Task goal: Where the listing below reaches the line containing "1.14.8. [ ] Accessibility", start writing out lines exactly, and stop once the line containing "1.16.11. [ ]" has been written.

Records supplied:
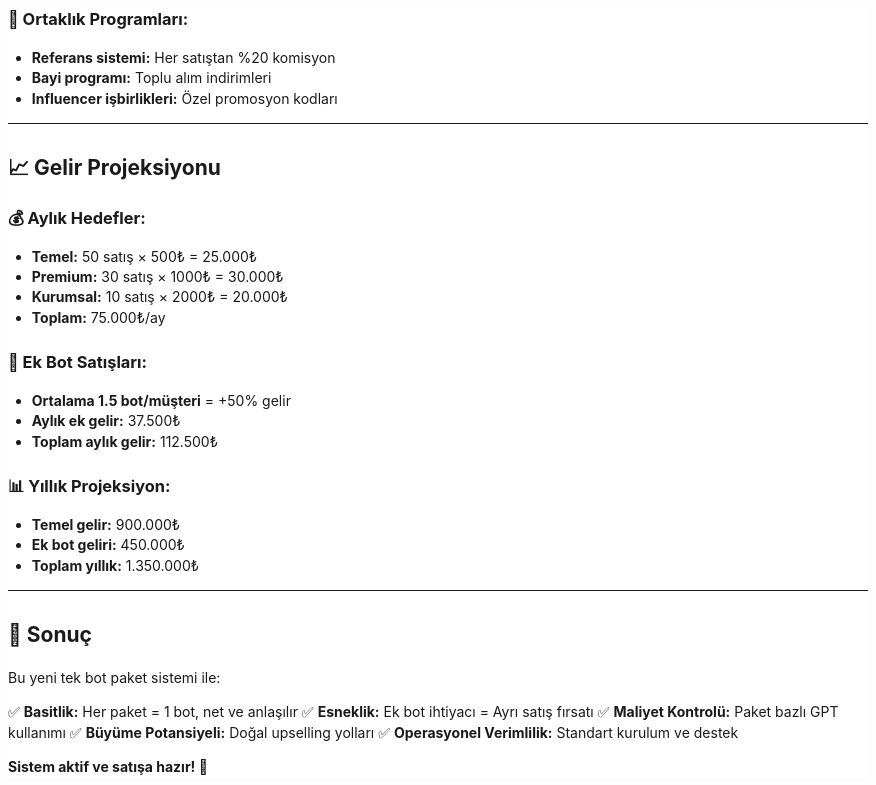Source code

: ### 🤝 Ortaklık Programları:
- **Referans sistemi:** Her satıştan %20 komisyon
- **Bayi programı:** Toplu alım indirimleri
- **Influencer işbirlikleri:** Özel promosyon kodları

---

## 📈 Gelir Projeksiyonu

### 💰 Aylık Hedefler:
- **Temel:** 50 satış × 500₺ = 25.000₺
- **Premium:** 30 satış × 1000₺ = 30.000₺
- **Kurumsal:** 10 satış × 2000₺ = 20.000₺
- **Toplam:** 75.000₺/ay

### 🔄 Ek Bot Satışları:
- **Ortalama 1.5 bot/müşteri** = +50% gelir
- **Aylık ek gelir:** 37.500₺
- **Toplam aylık gelir:** 112.500₺

### 📊 Yıllık Projeksiyon:
- **Temel gelir:** 900.000₺
- **Ek bot geliri:** 450.000₺
- **Toplam yıllık:** 1.350.000₺

---

## 🎉 Sonuç

Bu yeni tek bot paket sistemi ile:

✅ **Basitlik:** Her paket = 1 bot, net ve anlaşılır
✅ **Esneklik:** Ek bot ihtiyacı = Ayrı satış fırsatı
✅ **Maliyet Kontrolü:** Paket bazlı GPT kullanımı
✅ **Büyüme Potansiyeli:** Doğal upselling yolları
✅ **Operasyonel Verimlilik:** Standart kurulum ve destek

**Sistem aktif ve satışa hazır! 🚀** 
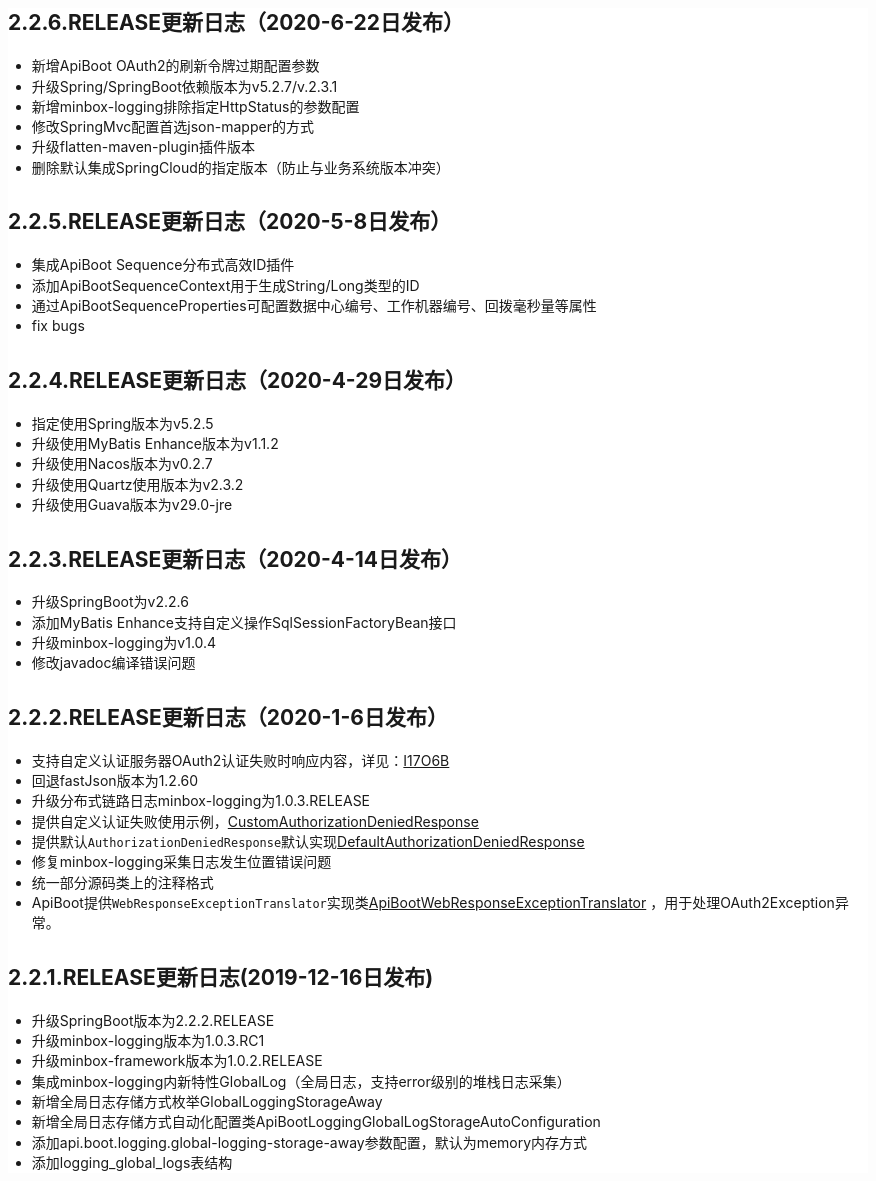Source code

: ## 2.2.6.RELEASE更新日志（2020-6-22日发布）
- 新增ApiBoot OAuth2的刷新令牌过期配置参数
- 升级Spring/SpringBoot依赖版本为v5.2.7/v.2.3.1
- 新增minbox-logging排除指定HttpStatus的参数配置
- 修改SpringMvc配置首选json-mapper的方式
- 升级flatten-maven-plugin插件版本
- 删除默认集成SpringCloud的指定版本（防止与业务系统版本冲突）

## 2.2.5.RELEASE更新日志（2020-5-8日发布）
- 集成ApiBoot Sequence分布式高效ID插件
- 添加ApiBootSequenceContext用于生成String/Long类型的ID
- 通过ApiBootSequenceProperties可配置数据中心编号、工作机器编号、回拨毫秒量等属性
- fix bugs

## 2.2.4.RELEASE更新日志（2020-4-29日发布）
- 指定使用Spring版本为v5.2.5
- 升级使用MyBatis Enhance版本为v1.1.2
- 升级使用Nacos版本为v0.2.7
- 升级使用Quartz使用版本为v2.3.2
- 升级使用Guava版本为v29.0-jre

## 2.2.3.RELEASE更新日志（2020-4-14日发布）
- 升级SpringBoot为v2.2.6
- 添加MyBatis Enhance支持自定义操作SqlSessionFactoryBean接口
- 升级minbox-logging为v1.0.4
- 修改javadoc编译错误问题

## 2.2.2.RELEASE更新日志（2020-1-6日发布）
- 支持自定义认证服务器OAuth2认证失败时响应内容，详见：[I17O6B](https://gitee.com/minbox-projects/api-boot/issues/I17O6B)
- 回退fastJson版本为1.2.60
- 升级分布式链路日志minbox-logging为1.0.3.RELEASE
- 提供自定义认证失败使用示例，[CustomAuthorizationDeniedResponse](https://gitee.com/minbox-projects/api-boot/blob/master/api-boot-samples/api-boot-sample-security-oauth-jwt/src/main/java/org/minbox/framework/api/boot/sample/CustomAuthorizationDeniedResponse.java)
- 提供默认`AuthorizationDeniedResponse`默认实现[DefaultAuthorizationDeniedResponse](https://gitee.com/minbox-projects/api-boot/blob/master/api-boot-project/api-boot-plugins/api-boot-plugin-oauth/src/main/java/org/minbox/framework/api/boot/plugin/oauth/response/DefaultAuthorizationDeniedResponse.java)
- 修复minbox-logging采集日志发生位置错误问题
- 统一部分源码类上的注释格式
- ApiBoot提供`WebResponseExceptionTranslator`实现类[ApiBootWebResponseExceptionTranslator](https://gitee.com/minbox-projects/api-boot/blob/master/api-boot-project/api-boot-plugins/api-boot-plugin-oauth/src/main/java/org/minbox/framework/api/boot/plugin/oauth/translator/ApiBootWebResponseExceptionTranslator.java) ，用于处理OAuth2Exception异常。

## 2.2.1.RELEASE更新日志(2019-12-16日发布)
- 升级SpringBoot版本为2.2.2.RELEASE
- 升级minbox-logging版本为1.0.3.RC1
- 升级minbox-framework版本为1.0.2.RELEASE
- 集成minbox-logging内新特性GlobalLog（全局日志，支持error级别的堆栈日志采集）
- 新增全局日志存储方式枚举GlobalLoggingStorageAway
- 新增全局日志存储方式自动化配置类ApiBootLoggingGlobalLogStorageAutoConfiguration
- 添加api.boot.logging.global-logging-storage-away参数配置，默认为memory内存方式
- 添加logging_global_logs表结构
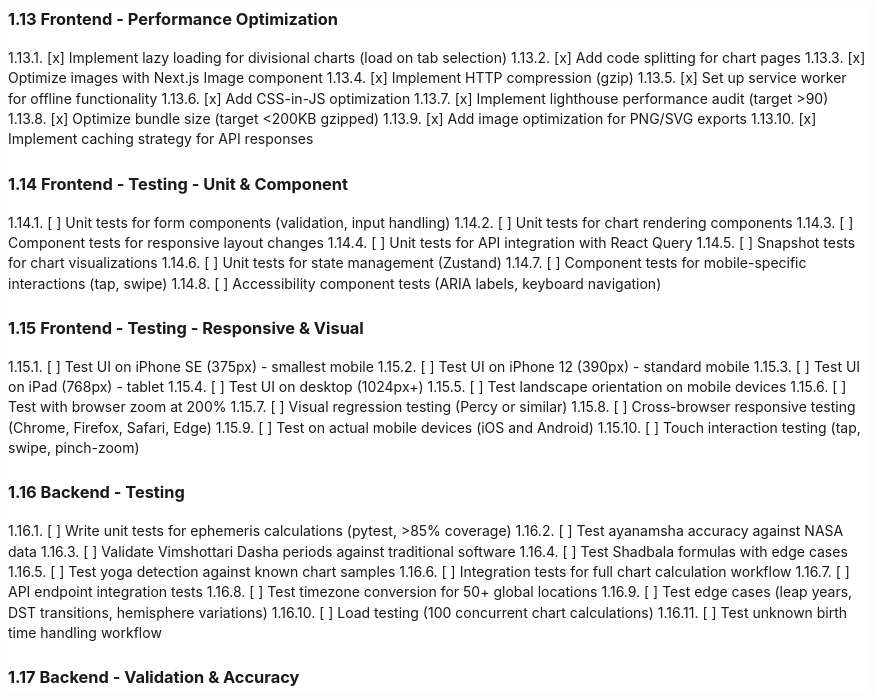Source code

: ### 1.13 Frontend - Performance Optimization

1.13.1. [x] Implement lazy loading for divisional charts (load on tab selection)
1.13.2. [x] Add code splitting for chart pages
1.13.3. [x] Optimize images with Next.js Image component
1.13.4. [x] Implement HTTP compression (gzip)
1.13.5. [x] Set up service worker for offline functionality
1.13.6. [x] Add CSS-in-JS optimization
1.13.7. [x] Implement lighthouse performance audit (target >90)
1.13.8. [x] Optimize bundle size (target <200KB gzipped)
1.13.9. [x] Add image optimization for PNG/SVG exports
1.13.10. [x] Implement caching strategy for API responses

### 1.14 Frontend - Testing - Unit & Component

1.14.1. [ ] Unit tests for form components (validation, input handling)
1.14.2. [ ] Unit tests for chart rendering components
1.14.3. [ ] Component tests for responsive layout changes
1.14.4. [ ] Unit tests for API integration with React Query
1.14.5. [ ] Snapshot tests for chart visualizations
1.14.6. [ ] Unit tests for state management (Zustand)
1.14.7. [ ] Component tests for mobile-specific interactions (tap, swipe)
1.14.8. [ ] Accessibility component tests (ARIA labels, keyboard navigation)

### 1.15 Frontend - Testing - Responsive & Visual

1.15.1. [ ] Test UI on iPhone SE (375px) - smallest mobile
1.15.2. [ ] Test UI on iPhone 12 (390px) - standard mobile
1.15.3. [ ] Test UI on iPad (768px) - tablet
1.15.4. [ ] Test UI on desktop (1024px+)
1.15.5. [ ] Test landscape orientation on mobile devices
1.15.6. [ ] Test with browser zoom at 200%
1.15.7. [ ] Visual regression testing (Percy or similar)
1.15.8. [ ] Cross-browser responsive testing (Chrome, Firefox, Safari, Edge)
1.15.9. [ ] Test on actual mobile devices (iOS and Android)
1.15.10. [ ] Touch interaction testing (tap, swipe, pinch-zoom)

### 1.16 Backend - Testing

1.16.1. [ ] Write unit tests for ephemeris calculations (pytest, >85% coverage)
1.16.2. [ ] Test ayanamsha accuracy against NASA data
1.16.3. [ ] Validate Vimshottari Dasha periods against traditional software
1.16.4. [ ] Test Shadbala formulas with edge cases
1.16.5. [ ] Test yoga detection against known chart samples
1.16.6. [ ] Integration tests for full chart calculation workflow
1.16.7. [ ] API endpoint integration tests
1.16.8. [ ] Test timezone conversion for 50+ global locations
1.16.9. [ ] Test edge cases (leap years, DST transitions, hemisphere variations)
1.16.10. [ ] Load testing (100 concurrent chart calculations)
1.16.11. [ ] Test unknown birth time handling workflow

### 1.17 Backend - Validation & Accuracy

Result of this exercise:
1.14.8. [ ] Accessibility component tests (ARIA labels, keyboard navigation)

### 1.15 Frontend - Testing - Responsive & Visual

1.15.1. [ ] Test UI on iPhone SE (375px) - smallest mobile
1.15.2. [ ] Test UI on iPhone 12 (390px) - standard mobile
1.15.3. [ ] Test UI on iPad (768px) - tablet
1.15.4. [ ] Test UI on desktop (1024px+)
1.15.5. [ ] Test landscape orientation on mobile devices
1.15.6. [ ] Test with browser zoom at 200%
1.15.7. [ ] Visual regression testing (Percy or similar)
1.15.8. [ ] Cross-browser responsive testing (Chrome, Firefox, Safari, Edge)
1.15.9. [ ] Test on actual mobile devices (iOS and Android)
1.15.10. [ ] Touch interaction testing (tap, swipe, pinch-zoom)

### 1.16 Backend - Testing

1.16.1. [ ] Write unit tests for ephemeris calculations (pytest, >85% coverage)
1.16.2. [ ] Test ayanamsha accuracy against NASA data
1.16.3. [ ] Validate Vimshottari Dasha periods against traditional software
1.16.4. [ ] Test Shadbala formulas with edge cases
1.16.5. [ ] Test yoga detection against known chart samples
1.16.6. [ ] Integration tests for full chart calculation workflow
1.16.7. [ ] API endpoint integration tests
1.16.8. [ ] Test timezone conversion for 50+ global locations
1.16.9. [ ] Test edge cases (leap years, DST transitions, hemisphere variations)
1.16.10. [ ] Load testing (100 concurrent chart calculations)
1.16.11. [ ] Test unknown birth time handling workflow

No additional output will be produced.